The pandemic has laid bare issues regarding wealth and income disparity across America, including in Brookline, according to Emelia Gauch, a senior who runs the organization’s Instagram.

“I think that we start thinking so much about how much great wealth is in our town that we sometimes forget that that doesn’t mean it applies to everyone. There is a large portion of people in Brookline who don’t have enough money to eat or have trouble paying rent, especially during COVID-19, where this need has gone up due to people losing their jobs,” Gauch said.

However, these problems were not caused by the pandemic and will continue to exist beyond the end of COVID-19. Many of Mutual Aid’s organizers said that the town of Brookline should be creating solutions as well.

“I think that one thing that has concerned me is that in certain moments the town has come to rely on Mutual Aid to do things that the town should really be doing itself. And I worry that we have done a really good job of filling some of the gaps in services that really should be provided by the town,” Nash said.

Although Mutual Aid Brookline has programs that are meant to address these issues long-term, there are limitations on what is feasible due to the volunteer nature of the organization, according to co-founder and Brookline High School graduate Eliana von Krusenstiern.

“We want to insure our longevity, which is really hard to do because we’re based on donations and people donating their time. All of us are in school or have jobs, so every month that we keep going we are so excited,” von Krusenstiern said.

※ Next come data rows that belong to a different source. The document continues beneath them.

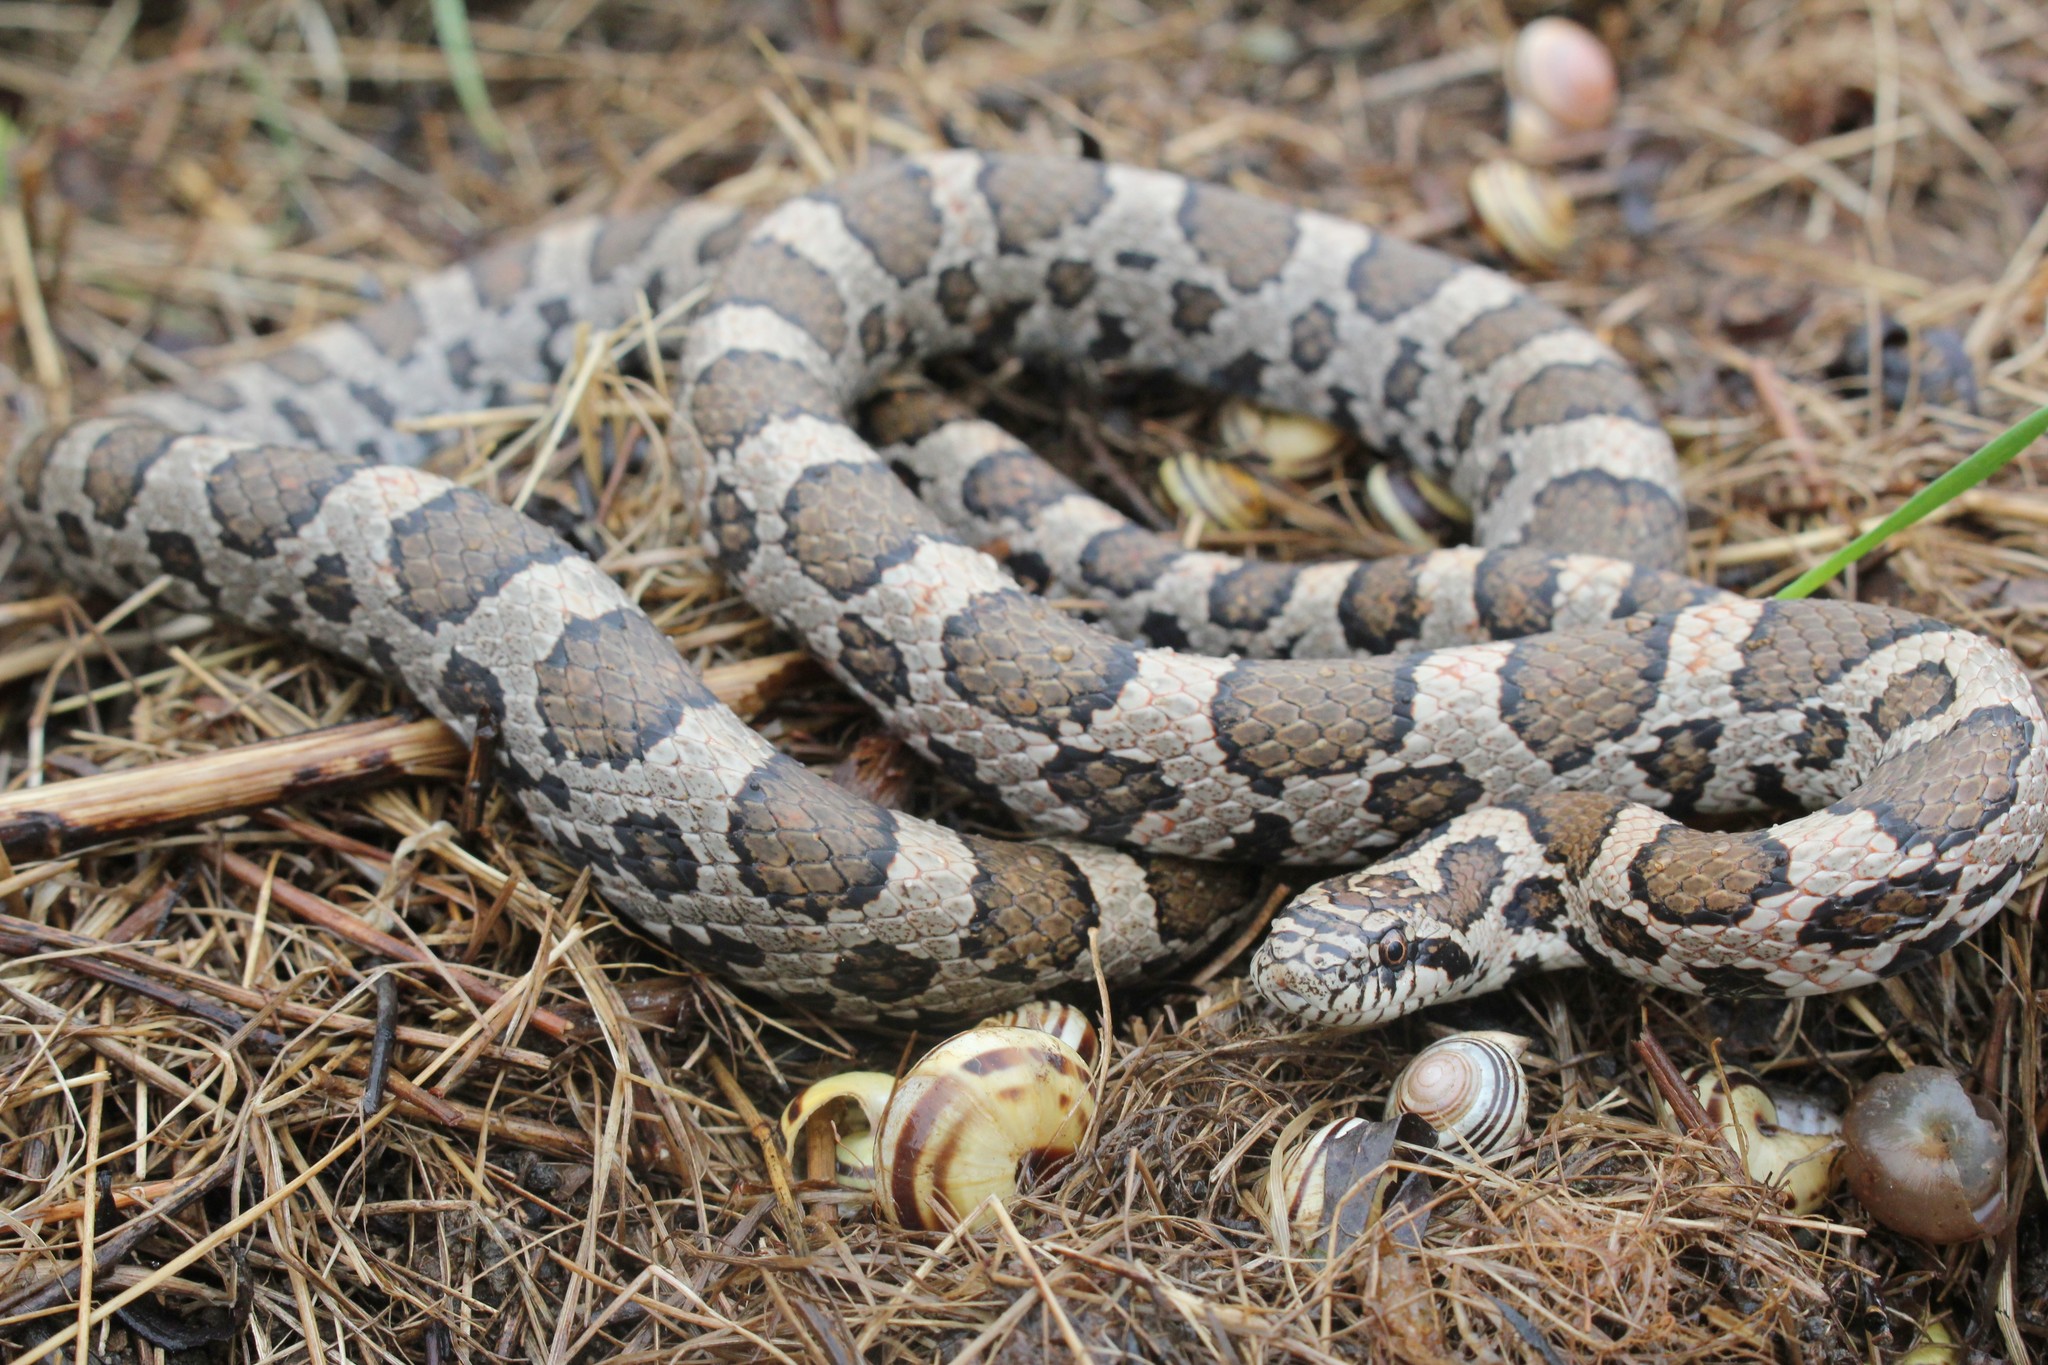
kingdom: Animalia
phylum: Chordata
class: Squamata
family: Colubridae
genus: Lampropeltis
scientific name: Lampropeltis triangulum
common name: Eastern milksnake
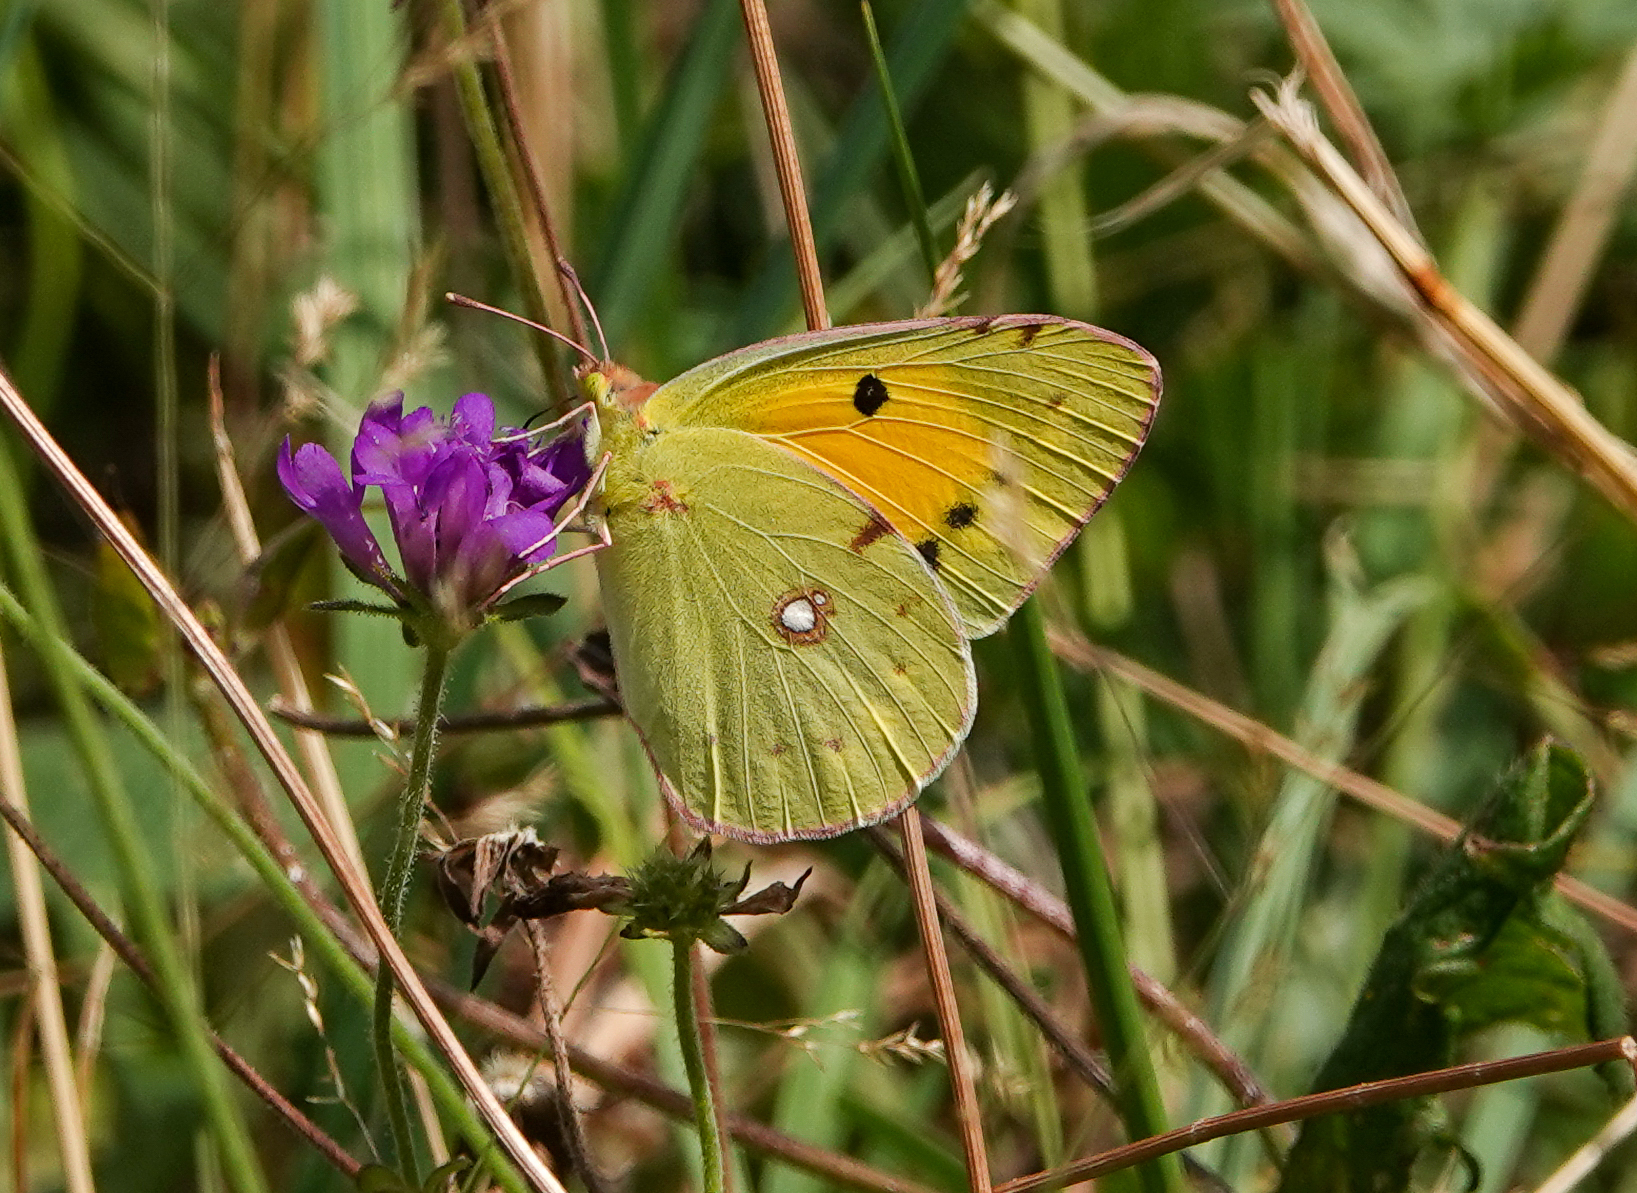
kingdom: Animalia
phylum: Arthropoda
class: Insecta
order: Lepidoptera
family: Pieridae
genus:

Small businesses have experienced problems during the pandemic, so Mutual Aid Brookline started a program to shine a spotlight on how important they are by writing features about local businesses.

“They are so tied to the culture of the community. I can’t imagine what my experience in Brookline would have been without Brookline Booksmith. Small businesses are such an integral part of growing up and the Brookline experience,” Gauch said.

To run the program, the organization required community members to dedicate their time to interviewing owners, writing up small blurbs and creating innovative ideas to support businesses. Many of the volunteers were high school students, like Gauch.

“Volunteers are always really helpful and really appreciated, especially because having new people brings new insights and new ideas,” Gauch said.

Mutual Aid Brookline is based in the town, so community support and participation is what they rely on.

“We would really love for people to get involved with us,” von Krusenstiern said. “We are always looking for people to contribute to what we are doing, whether that is contributing their time helping out the initiatives or joining our organizing team. It is a community effort and it is open to anyone who wants to participate.”